Requirement:
The required answer is each line in the entries below where "soap" occurs.

***** Record excerpts *****

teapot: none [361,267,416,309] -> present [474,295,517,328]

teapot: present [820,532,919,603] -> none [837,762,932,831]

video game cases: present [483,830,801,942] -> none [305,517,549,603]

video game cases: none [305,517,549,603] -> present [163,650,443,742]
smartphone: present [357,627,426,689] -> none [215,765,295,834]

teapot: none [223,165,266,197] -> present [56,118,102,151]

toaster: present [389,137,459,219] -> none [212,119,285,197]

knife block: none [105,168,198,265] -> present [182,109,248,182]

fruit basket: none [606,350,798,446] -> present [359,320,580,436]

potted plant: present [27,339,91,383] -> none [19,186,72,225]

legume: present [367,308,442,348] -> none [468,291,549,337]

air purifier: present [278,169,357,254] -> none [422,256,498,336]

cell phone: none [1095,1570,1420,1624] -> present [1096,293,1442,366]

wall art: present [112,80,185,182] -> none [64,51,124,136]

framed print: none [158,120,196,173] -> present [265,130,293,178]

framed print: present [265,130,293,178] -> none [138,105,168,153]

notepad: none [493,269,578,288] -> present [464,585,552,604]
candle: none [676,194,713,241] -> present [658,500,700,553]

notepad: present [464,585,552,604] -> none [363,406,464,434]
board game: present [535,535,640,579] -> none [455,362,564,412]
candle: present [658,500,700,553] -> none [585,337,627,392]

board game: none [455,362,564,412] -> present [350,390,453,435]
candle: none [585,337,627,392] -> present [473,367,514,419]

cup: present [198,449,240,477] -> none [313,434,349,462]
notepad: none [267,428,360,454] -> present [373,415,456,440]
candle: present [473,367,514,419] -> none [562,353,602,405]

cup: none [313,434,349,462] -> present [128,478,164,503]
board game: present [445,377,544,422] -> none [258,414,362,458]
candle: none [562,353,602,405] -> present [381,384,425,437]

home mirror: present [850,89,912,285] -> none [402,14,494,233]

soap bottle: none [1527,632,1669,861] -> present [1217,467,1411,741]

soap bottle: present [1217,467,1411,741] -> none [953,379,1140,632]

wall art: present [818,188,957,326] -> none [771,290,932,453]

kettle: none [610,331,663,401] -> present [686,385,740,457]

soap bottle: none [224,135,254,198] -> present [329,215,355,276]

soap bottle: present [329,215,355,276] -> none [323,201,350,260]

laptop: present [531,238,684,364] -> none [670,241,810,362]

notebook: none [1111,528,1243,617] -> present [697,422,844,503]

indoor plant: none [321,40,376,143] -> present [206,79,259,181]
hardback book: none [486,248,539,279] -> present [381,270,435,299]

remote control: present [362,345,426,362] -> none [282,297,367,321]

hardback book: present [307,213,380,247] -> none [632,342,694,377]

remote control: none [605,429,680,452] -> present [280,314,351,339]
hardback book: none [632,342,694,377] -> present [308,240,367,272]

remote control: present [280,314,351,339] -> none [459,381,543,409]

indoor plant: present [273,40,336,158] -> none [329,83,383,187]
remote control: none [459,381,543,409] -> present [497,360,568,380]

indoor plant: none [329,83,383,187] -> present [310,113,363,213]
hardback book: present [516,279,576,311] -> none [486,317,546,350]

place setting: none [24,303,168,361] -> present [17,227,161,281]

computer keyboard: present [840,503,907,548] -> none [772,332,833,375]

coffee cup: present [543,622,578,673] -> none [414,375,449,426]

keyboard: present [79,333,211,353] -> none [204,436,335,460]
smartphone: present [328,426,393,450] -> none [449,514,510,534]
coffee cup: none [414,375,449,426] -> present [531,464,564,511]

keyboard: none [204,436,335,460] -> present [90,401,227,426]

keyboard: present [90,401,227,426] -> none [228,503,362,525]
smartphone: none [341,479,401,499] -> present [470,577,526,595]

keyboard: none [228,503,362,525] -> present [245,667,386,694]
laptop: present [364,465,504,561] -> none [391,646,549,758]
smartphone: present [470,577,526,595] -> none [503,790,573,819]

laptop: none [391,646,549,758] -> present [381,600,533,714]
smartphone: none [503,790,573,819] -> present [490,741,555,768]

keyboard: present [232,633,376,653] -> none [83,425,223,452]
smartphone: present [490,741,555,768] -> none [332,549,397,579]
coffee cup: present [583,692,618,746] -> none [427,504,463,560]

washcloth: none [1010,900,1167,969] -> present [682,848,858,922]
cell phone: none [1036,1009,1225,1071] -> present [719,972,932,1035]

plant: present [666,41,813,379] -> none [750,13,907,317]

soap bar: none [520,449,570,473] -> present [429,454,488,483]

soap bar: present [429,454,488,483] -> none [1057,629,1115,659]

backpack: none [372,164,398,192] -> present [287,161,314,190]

*****

Response to the task:
soap bottle: none [1527,632,1669,861] -> present [1217,467,1411,741]
soap bottle: present [1217,467,1411,741] -> none [953,379,1140,632]
soap bottle: none [224,135,254,198] -> present [329,215,355,276]
soap bottle: present [329,215,355,276] -> none [323,201,350,260]
soap bar: none [520,449,570,473] -> present [429,454,488,483]
soap bar: present [429,454,488,483] -> none [1057,629,1115,659]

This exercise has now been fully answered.